Junkie is a tremendously long, horrendously brooding, and emphatically personal record that, first and foremost, is dedicated to growing up. Once you spot the ugly horse grin on the cover, the first thought is that you will probably be subjected to even more screeching and caterwauling than last time, but the intention is rather... 'Ironic': in fact, Alanis is much more restrained and much more oriented towards a conventional understanding of 'singing' here (from time to time, with a little Indian flavor she somehow picked up over the last three years — uh, possibly as a result of her visit to India?).

More importantly, she overcomes her major weakness — inane lyrics. It is still easy to sneer at all the different, yet equally obvious ways in which she blows up her rather simple emotions; it is more difficult to admit that she has at least advanced to the stage at which she is implicit rather than explicit about it. The encription is not very difficult, but it needs to be broken; certainly a chorus like 'Thank you India, thank you terror, thank you disillusionment, thank you frailty, thank you consequence...' is more deserving of notice than 'I've got one hand in my pocket and the other one is giving a high five'. Or so it would seem.

The music is a more difficult matter. Brushing away occasionally silly critical raves ('Wow, she is writing pop songs without choruses, whoever heard of that?'), we are left with a gloomy mix of "alternative rock" with "adult contemporary", thick on atmosphere and personality, but generally thin on hooks. There are even Goth overtones on some of the numbers: Alanis is certainly intent on letting us know either that success has not gone to her head and that she has no desire to im­per­sonate a pop-rock diva, or, perhaps, more cynically, that the very success she has earned was entirely due to her neuroses, so next time around, she is happy to heap even more of those on the listener. You want trouble? You got it.

Just like before, the main problems are with the basics of the arrangements. Same boring funky beats, same lack of detail, same moribund guitar backing — a few of the riffs are good, but for the most part, they are just grumbling away in the background. Add to this the seventy-plus mi­nute length, and it becomes a real chore to sit through all of this, especially since midway through you clearly begin to understand that no, you are not getting much of anything else.
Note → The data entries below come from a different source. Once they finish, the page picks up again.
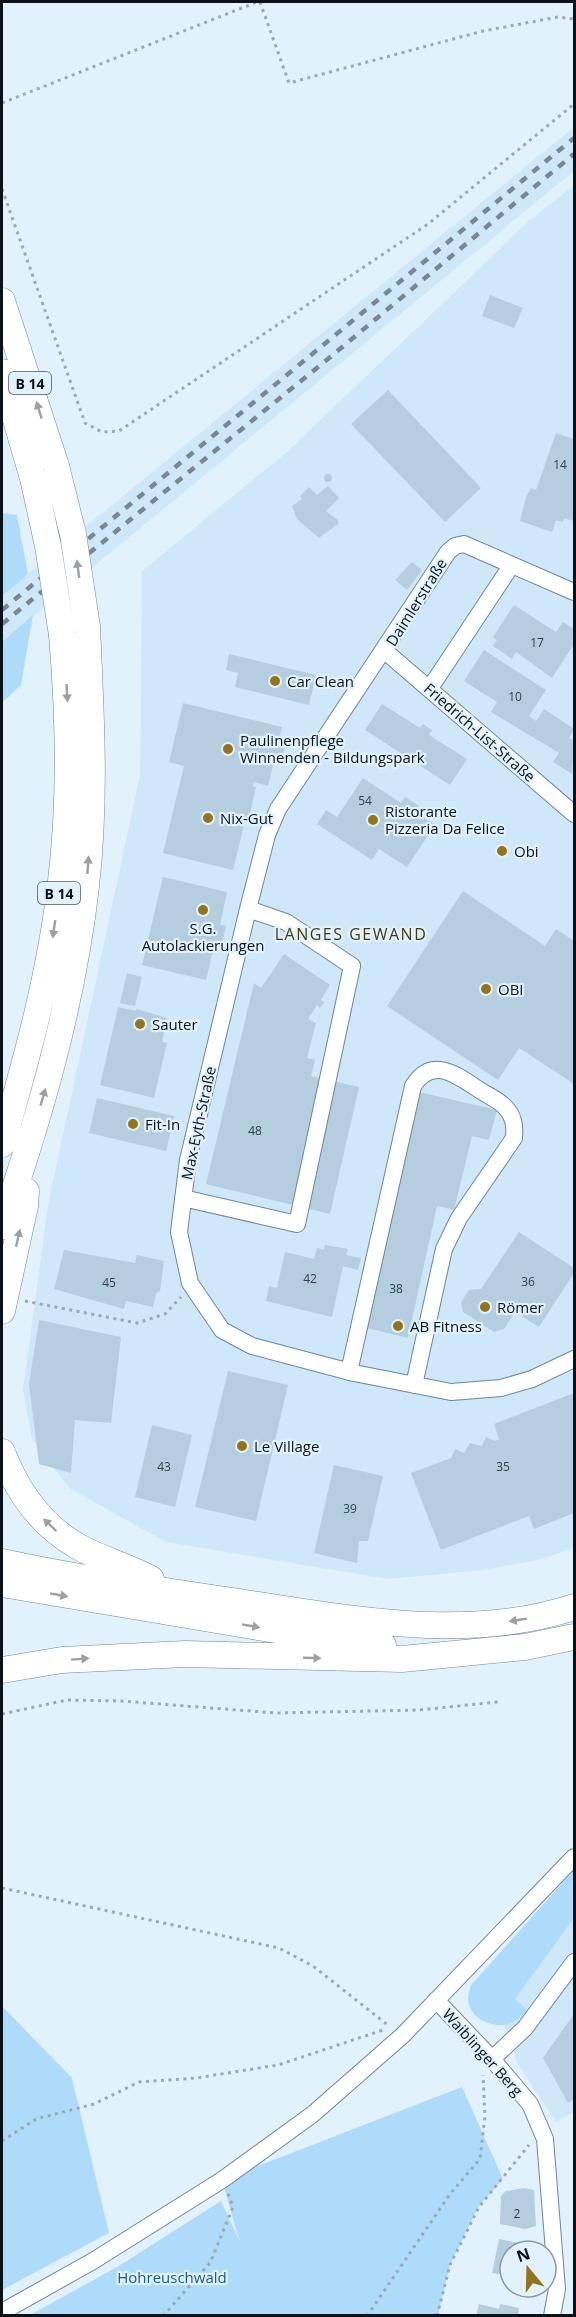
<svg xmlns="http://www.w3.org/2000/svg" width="576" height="2317" viewBox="0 0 576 2317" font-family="'Open Sans',sans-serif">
<rect width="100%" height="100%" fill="#e2f2fd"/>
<path fill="#cee8fa" d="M574 127V171L2 642V595Z
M574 185V1548L538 1560 483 1570 388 1579 166 1542 70 1489 32 1439 23 1390 48 1205 140 775 142 571 288 451 529 221Z
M574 1918V2112L556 2122 518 2065 504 2025 516 2021 527 2010 514 1999Z"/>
<path fill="#aedbf9" d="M2 513 17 515 28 574 2 596Z
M33 615 21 685 2 703V642Z
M574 1870V1918L515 1999 527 2010C524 2013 521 2017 517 2020 496 2035 455 2015 472 1984Z
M2 2006 72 2078 109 2233 2 2290Z
M462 2087 503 2179 478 2207 450 2265 438 2315 28 2316 117 2267 221 2201 239 2240 222 2180Z"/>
<path fill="#b4cddf" d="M490 295 523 308 514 328 482 316Z
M388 390 481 488 445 522 351 424Z
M556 433 574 439V521L564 518 563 522 556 520 552 532 520 521 526 497 531 488 536 490Z
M324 478a4 4 0 1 1 8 0a4 4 0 1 1-8 0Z
M328 486 339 498 326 511 338 520V524L319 538 297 519 292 506 302 499 300 496 309 487 317 495Z
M412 562 422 570 407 590 395 580Z
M514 605 556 632 563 622 574 629V644L552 678 516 652 512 659 493 646 497 640 493 637Z
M484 650 546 690 529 716 536 721 544 709 574 729 569 738 574 741 572 774 553 762 559 753 491 712 497 702 464 681Z
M229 654 316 675 309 705 235 687 238 673 226 670Z
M183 703 282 727 279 740 286 742 282 758 275 757 268 786 254 782 253 786 256 787 249 818 246 817 233 870 163 853 184 766 169 762Z
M382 704 420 728 423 724 432 730 429 735 467 759 450 785 365 730Z
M363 778 401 803 405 797 419 806 415 812 435 825 407 867 379 849 372 860 317 824 326 810 337 817Z
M163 877 227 892 220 925 226 926 221 949 214 947 206 980 142 965Z
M463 891 545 946 556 929 574 941V1084L519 1048 498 1080 387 1006Z
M284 954 330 985 321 1000 324 1002 320 1008 317 1005 308 1019 316 1023 307 1058 315 1060 311 1076 359 1087 330 1214 206 1184 254 983 261 988Z
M127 973 142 977 135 1006 120 1003Z
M118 1007 136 1011 137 1009 167 1018 162 1042 167 1043 154 1098 100 1085Z
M419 1092 497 1110 489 1140 472 1136 454 1210 437 1206 408 1338 363 1327Z
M97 1098 174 1116 172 1123 179 1126 176 1133 171 1131 166 1151 89 1133Z
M519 1232 574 1268V1273L539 1327 515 1312 504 1329 494 1332 463 1312 461 1302 469 1290 481 1289Z
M325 1245 348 1249 346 1255 361 1258 358 1270 343 1266 332 1317 266 1301 269 1286 277 1288 285 1252 314 1259 317 1248 324 1250Z
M64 1250 135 1263 137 1255 164 1261 160 1291 156 1293 153 1307 126 1301 124 1309 54 1289Z
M39 1320 121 1337 111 1423 75 1420 71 1473 39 1464 29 1384Z
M228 1371 288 1385 256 1521 195 1507Z
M574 1393V1513L534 1529 529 1516 441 1550 411 1473 451 1458 455 1449 464 1453 470 1443 482 1446 486 1437 495 1441 499 1439 494 1424Z
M152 1425 192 1435 175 1507 135 1497Z
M334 1465 383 1476 368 1541H359L357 1563 314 1553Z
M574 2014V2099L568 2103 543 2058Z
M524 2188 534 2190 536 2226 525 2229 500 2224 501 2196 506 2191Z
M499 2239 528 2245 527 2251H510V2276L492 2273Z
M479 2304 499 2309 500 2304 519 2308 518 2316H476Z"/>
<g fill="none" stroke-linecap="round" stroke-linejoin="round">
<g stroke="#6e8595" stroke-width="18">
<path id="minor" d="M574 592 464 544 455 546 448 552 278 809 267 835 248 909 188 1160 179 1232 190 1283 222 1330 252 1346 354 1373 451 1392 501 1388 532 1379 574 1359
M385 651 574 814
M430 688 511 566
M183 1198 297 1224 352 966 286 922 248 909
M349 1372 413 1086C433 1054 459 1077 481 1091 489 1096 500 1101 505 1107 514 1116 515 1126 514 1138L459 1218 444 1249 414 1385
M436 2000 492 2059 530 2104 545 2139 557 2289 552 2316
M492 2059 525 2028 574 1962
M2 2312 93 2261 222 2180 313 2114 403 2035 574 1857"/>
</g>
<g stroke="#6e8595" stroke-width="27">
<path id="highway" d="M2 301 56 466
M2 372 33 478
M2 1144C27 1058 51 971 61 881 71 799 69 717 62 635
M2 1226C40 1116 73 1002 86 886 96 800 91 713 87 627
M2 1311 25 1206 26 1191
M2 1452C17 1491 41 1526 79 1547 102 1560 128 1566 151 1579
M2 1562C81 1579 164 1591 245 1603 354 1619 467 1642 574 1607
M2 1584 276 1630 383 1645
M2 1670 62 1660 185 1654 402 1659 525 1647 574 1637"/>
</g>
<path stroke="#9ba9b2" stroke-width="3" stroke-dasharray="3 4.5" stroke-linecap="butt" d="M260 2 289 83 483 31 558 17 574 19
M2 103 257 2
M2 189 85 423 102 432 119 431 428 224 574 104
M25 1301 137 1323 165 1314 181 1297
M2 1714 67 1700 121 1701 276 1713 419 1710 498 1702
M2 1888 279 1948 313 1966 389 2026
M2 2141 36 2119 94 2104 139 2082 196 2078 278 2065 383 2030
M163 2316 210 2263 233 2207 228 2194
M367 2316 450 2194 480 2159 485 2116 483 2075
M437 2316 450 2265 479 2207 529 2145"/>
<use href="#minor" stroke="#fff" stroke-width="16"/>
<use href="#highway" stroke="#fff" stroke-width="26"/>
<path stroke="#7b8790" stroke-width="4.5" stroke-dasharray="8 8" stroke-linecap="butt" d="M2 610 574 138
M2 624 323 363 574 154"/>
<g stroke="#6e8595" stroke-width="27" stroke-linecap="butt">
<path id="highway-bridge" d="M56 466 73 534 87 627
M33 478 48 546 62 635"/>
</g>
<use href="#highway-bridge" stroke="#fff" stroke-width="26"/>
</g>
<defs><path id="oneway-solid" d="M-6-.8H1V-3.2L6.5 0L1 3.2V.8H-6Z" transform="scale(1.5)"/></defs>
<g fill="#9da0a3">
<use href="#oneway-solid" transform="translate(39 410) rotate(-107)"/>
<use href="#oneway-solid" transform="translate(78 569) rotate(-98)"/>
<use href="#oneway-solid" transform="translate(67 693) rotate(87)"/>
<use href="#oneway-solid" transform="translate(88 865) rotate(-86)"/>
<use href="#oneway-solid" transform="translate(54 929) rotate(98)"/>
<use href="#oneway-solid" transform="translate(43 1097) rotate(-74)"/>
<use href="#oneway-solid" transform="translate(18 1238) rotate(-77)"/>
<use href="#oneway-solid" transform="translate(50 1525) rotate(-136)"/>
<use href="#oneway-solid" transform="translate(59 1595) rotate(10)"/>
<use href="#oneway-solid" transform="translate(518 1620) rotate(171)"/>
<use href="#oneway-solid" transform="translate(251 1626) rotate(10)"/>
<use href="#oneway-solid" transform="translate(312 1658) rotate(2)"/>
<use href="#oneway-solid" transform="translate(80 1659) rotate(-4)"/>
</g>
<g fill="#94731b" stroke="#e2f2fd" stroke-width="2">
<circle cx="275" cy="681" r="6"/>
<circle cx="228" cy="749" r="6"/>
<circle cx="208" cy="818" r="6"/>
<circle cx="373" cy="820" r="6"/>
<circle cx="502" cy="851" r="6"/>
<circle cx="203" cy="910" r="6"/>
<circle cx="486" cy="989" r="6"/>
<circle cx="140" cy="1024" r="6"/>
<circle cx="133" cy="1124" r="6"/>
<circle cx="485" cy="1307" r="6"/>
<circle cx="398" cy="1326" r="6"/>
<circle cx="242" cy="1446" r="6"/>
</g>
<g text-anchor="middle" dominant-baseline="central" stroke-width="4.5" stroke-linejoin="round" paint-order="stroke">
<g font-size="12" fill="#34414a">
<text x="560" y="464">14</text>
<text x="537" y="642">17</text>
<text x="515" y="696">10</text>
<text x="365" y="800">54</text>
<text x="255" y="1130">48</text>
<text x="310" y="1278">42</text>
<text x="528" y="1281">36</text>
<text x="109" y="1282">45</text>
<text x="396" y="1288">38</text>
<text x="164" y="1466">43</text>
<text x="503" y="1466">35</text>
<text x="350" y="1508">39</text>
<text x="517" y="2213">2</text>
</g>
<g fill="#e2f2fd" stroke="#4a555d" stroke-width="1.5">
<rect x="9" y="372" width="42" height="22" rx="4.5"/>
<rect x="38" y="882" width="42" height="22" rx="4.5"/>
</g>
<g font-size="14" font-weight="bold" fill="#091218">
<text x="30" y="383">B 14</text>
<text x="59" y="893">B 14</text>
</g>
<g font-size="15" fill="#091218" stroke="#e2f2fd">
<text transform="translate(416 602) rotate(-58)">Daimlerstraße</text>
<text transform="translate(480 732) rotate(41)">Friedrich-List-Straße</text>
<text transform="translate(198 1123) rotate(-78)">Max-Eyth-Straße</text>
<text transform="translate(483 2052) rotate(48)">Waiblinger Berg</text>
</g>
<g font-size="15" fill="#091218" stroke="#e2f2fd" text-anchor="start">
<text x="287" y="681">Car Clean</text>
<text x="240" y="740">Paulinenpflege<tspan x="240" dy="17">Winnenden - Bildungspark</tspan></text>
<text x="385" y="811">Ristorante<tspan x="385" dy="17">Pizzeria Da Felice</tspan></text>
<text x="220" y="818">Nix-Gut</text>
<text x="514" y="851">Obi</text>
<text x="203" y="928" text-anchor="middle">S.G.<tspan x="203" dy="17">Autolackierungen</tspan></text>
<text x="498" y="989">OBI</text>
<text x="152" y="1024">Sauter</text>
<text x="145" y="1124">Fit-In</text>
<text x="497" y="1307">Römer</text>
<text x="410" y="1326">AB Fitness</text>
<text x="254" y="1446">Le Village</text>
</g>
<g font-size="15" fill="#115c84" stroke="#e2f2fd">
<text x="172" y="2277">Hohreuschwald</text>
</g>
<g font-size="16" letter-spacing="1.5" fill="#483810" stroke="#e2f2fd">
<text x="351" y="934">LANGES GEWAND</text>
</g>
</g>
<rect width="576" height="2317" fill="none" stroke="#091218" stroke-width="6"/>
<g transform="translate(528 2269) rotate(341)"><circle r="28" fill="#e2f2fd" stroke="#8b98a1" stroke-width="1.5"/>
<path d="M0-4.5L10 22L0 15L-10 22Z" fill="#94731b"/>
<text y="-9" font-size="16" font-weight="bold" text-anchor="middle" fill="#091218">N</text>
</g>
</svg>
For a long time, this effect prevented me from seeing 'Joining You' as the catchiest song on the album, or 'Heart Of The House' as the song with the best strings arrangement. Alas, she is still letting Glen Ballard have control of the situation, and these are the results: she has unquestionably grown up, but he has, most definitely, nowhere left to grow.

All the same, I think that 'Baba', even with all the pretentiousness and with all the grungeness, is a powerful tune; that 'That I Would Be Good' is the best Diane Warren song that Diane Warren, fortunately, never wrote (or else I would have to reluctantly pray that her approved billion years on the fry­ing pan be reduced by a few months); that the lyrical concept of 'Unsent' is pretty clever; and that I fully understand why Robert Christgau gave this record an A- as opposed to Jagged Lit­tle Pill's B+, but have no idea why he gave Aimee Mann's Lost In Space — an album that is thematically not that far removed from Junkie, but musically surpasses it in every way known to mankind — a C+.
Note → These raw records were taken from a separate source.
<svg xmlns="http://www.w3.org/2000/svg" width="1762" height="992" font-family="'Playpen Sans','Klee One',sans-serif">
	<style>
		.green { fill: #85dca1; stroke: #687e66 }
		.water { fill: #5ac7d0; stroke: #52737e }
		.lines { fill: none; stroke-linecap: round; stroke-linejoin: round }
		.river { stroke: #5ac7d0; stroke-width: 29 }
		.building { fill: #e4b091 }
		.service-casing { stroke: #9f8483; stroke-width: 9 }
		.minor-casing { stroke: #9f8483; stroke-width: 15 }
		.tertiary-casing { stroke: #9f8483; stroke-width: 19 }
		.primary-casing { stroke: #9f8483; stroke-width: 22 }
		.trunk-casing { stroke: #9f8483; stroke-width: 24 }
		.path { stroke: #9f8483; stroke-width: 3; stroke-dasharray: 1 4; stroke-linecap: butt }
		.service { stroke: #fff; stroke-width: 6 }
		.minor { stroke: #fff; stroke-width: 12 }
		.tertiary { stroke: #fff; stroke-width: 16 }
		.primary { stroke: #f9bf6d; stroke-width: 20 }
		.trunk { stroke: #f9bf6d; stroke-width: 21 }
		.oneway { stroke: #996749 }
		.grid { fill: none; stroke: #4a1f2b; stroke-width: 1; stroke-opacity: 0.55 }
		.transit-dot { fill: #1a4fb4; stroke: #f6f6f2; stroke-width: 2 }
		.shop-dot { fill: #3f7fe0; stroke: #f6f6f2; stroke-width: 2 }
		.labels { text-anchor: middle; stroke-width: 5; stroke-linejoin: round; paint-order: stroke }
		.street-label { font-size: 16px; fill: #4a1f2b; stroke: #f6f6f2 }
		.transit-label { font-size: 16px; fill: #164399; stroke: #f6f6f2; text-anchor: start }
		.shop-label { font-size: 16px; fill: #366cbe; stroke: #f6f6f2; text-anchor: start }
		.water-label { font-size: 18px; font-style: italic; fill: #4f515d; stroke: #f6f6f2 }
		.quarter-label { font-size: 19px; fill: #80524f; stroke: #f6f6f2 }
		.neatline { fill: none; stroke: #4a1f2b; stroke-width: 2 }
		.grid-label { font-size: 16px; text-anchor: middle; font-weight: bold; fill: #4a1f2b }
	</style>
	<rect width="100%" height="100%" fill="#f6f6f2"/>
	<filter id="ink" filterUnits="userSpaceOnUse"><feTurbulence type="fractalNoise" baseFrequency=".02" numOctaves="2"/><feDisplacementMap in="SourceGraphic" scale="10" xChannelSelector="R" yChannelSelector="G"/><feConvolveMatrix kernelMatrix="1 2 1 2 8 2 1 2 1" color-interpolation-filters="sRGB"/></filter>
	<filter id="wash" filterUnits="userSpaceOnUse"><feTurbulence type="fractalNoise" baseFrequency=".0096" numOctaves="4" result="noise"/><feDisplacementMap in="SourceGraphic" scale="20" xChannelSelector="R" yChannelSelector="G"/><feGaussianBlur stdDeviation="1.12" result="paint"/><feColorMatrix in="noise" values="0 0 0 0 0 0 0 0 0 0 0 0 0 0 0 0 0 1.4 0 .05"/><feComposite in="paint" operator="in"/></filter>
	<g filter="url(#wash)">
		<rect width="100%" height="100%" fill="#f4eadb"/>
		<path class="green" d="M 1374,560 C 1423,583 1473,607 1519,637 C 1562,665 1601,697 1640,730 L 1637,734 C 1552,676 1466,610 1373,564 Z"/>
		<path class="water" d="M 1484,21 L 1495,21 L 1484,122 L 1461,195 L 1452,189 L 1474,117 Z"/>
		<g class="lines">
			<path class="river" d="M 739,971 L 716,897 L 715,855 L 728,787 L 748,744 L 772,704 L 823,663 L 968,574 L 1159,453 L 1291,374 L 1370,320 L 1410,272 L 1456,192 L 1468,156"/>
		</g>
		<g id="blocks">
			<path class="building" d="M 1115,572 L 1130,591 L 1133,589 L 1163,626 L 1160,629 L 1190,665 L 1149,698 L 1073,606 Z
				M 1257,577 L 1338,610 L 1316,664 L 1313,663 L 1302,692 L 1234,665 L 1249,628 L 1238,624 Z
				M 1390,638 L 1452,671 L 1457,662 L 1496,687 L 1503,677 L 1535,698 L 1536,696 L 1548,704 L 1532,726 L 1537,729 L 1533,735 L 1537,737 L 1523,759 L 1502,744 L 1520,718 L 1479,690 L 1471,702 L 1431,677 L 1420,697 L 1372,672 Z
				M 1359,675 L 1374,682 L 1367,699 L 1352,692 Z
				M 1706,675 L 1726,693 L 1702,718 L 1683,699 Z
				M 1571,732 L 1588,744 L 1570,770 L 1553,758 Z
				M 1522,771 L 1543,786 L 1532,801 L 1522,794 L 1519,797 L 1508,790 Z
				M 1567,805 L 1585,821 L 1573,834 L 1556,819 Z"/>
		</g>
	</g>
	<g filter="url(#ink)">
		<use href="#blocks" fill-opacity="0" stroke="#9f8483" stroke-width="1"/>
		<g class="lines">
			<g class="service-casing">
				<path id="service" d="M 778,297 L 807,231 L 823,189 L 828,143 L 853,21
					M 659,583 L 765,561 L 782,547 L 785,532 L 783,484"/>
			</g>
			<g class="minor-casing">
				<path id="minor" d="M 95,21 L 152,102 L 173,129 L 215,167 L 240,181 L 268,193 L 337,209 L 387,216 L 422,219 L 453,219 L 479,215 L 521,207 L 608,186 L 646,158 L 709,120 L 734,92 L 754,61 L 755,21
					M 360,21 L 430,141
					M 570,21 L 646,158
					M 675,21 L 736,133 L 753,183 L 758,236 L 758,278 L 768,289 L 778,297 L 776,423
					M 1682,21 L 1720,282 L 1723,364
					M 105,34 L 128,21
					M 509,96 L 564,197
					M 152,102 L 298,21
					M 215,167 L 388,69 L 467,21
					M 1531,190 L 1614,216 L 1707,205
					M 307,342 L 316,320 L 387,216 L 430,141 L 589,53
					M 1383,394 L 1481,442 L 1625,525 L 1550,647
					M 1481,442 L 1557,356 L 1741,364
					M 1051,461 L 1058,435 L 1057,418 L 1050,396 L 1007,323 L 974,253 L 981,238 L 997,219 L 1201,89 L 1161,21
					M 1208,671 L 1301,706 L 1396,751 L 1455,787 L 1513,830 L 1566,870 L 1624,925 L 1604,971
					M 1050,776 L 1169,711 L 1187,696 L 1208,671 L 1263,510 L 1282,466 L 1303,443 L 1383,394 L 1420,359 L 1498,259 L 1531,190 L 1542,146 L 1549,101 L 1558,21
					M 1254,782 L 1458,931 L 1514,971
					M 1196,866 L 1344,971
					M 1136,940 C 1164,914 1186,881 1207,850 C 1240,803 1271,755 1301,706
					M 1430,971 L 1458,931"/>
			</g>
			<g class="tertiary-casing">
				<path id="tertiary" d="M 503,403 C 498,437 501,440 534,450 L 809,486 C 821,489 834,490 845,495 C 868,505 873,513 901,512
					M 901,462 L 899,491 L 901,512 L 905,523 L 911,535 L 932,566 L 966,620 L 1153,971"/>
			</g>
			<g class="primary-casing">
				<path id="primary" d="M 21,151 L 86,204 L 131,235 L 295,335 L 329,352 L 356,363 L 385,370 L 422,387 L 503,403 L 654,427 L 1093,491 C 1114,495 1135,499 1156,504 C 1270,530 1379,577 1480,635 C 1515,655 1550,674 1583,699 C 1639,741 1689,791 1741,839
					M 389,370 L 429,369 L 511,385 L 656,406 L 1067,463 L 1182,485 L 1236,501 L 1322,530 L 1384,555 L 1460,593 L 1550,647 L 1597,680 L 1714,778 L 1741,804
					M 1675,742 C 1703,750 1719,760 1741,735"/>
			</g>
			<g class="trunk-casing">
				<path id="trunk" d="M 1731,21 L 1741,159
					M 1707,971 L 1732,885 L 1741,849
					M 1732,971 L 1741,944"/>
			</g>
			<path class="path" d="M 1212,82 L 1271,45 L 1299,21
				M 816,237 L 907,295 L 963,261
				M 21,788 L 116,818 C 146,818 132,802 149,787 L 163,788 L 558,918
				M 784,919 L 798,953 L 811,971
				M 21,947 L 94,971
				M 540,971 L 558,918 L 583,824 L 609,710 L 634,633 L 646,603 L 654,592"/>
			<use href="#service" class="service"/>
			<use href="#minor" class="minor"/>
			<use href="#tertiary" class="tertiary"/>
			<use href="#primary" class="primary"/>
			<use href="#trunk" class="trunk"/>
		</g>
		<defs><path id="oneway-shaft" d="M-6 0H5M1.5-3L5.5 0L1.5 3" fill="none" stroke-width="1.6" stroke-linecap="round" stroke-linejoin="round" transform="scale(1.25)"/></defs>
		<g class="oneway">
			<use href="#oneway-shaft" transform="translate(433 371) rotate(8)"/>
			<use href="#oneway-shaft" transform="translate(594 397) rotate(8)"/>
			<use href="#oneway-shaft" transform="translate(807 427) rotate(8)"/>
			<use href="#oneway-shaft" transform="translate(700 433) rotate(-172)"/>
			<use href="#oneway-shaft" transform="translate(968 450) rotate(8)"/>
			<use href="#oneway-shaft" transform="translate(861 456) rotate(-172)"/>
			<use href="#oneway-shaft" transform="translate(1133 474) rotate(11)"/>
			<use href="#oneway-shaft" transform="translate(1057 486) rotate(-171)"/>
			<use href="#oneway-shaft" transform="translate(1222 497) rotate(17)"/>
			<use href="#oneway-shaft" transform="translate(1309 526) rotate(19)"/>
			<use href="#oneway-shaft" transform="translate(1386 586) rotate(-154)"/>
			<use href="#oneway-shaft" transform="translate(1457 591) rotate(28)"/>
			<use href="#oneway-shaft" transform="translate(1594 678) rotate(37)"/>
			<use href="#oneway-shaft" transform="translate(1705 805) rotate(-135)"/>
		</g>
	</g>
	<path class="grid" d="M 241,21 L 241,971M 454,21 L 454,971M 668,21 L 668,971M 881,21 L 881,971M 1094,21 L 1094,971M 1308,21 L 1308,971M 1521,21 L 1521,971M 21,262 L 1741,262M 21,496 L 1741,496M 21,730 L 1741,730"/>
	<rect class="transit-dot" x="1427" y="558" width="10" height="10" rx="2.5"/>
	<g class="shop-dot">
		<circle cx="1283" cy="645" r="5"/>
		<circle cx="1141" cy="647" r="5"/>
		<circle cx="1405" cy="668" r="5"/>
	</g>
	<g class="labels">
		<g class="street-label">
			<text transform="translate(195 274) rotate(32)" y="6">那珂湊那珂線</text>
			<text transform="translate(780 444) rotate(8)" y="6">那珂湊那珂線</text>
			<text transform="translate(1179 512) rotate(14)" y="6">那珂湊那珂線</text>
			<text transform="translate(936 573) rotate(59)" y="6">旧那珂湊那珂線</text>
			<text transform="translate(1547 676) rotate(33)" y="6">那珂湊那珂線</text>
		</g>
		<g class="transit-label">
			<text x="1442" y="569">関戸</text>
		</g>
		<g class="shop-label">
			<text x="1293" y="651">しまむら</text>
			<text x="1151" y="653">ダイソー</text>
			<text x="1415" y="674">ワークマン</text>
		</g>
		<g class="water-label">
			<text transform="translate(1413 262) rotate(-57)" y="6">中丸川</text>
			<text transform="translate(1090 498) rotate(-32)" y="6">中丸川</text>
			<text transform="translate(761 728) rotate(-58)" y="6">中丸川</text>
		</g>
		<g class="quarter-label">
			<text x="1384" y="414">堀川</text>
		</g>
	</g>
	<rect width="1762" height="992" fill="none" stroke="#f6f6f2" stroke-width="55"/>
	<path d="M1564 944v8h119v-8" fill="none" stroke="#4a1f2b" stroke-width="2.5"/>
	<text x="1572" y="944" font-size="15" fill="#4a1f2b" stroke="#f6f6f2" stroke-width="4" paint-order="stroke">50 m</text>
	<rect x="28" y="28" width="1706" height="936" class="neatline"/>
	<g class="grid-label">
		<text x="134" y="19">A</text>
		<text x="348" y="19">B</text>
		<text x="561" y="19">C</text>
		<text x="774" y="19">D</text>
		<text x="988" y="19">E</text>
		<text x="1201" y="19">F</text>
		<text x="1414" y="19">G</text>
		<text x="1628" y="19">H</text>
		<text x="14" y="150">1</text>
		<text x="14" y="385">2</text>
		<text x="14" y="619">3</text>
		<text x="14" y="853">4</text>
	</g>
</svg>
My own verdict would be that the whole thing is monotonous but mildly intelligent; musically poor but perfectly honest; conventional but desperately trying to overcome conventionality, and for all these counterpoints, first time in this section, I would deal it out a cautious emotional-ratio­nal thumbs up. But prepare to be bored stiff.

1 comment:

  1. The most important thing about this album is that it contains possibly one of the worst lyrics ever written, in the song Thank you:

    "How about them transparent dangling carrots"

    If that's not abysmal, I don't know what is.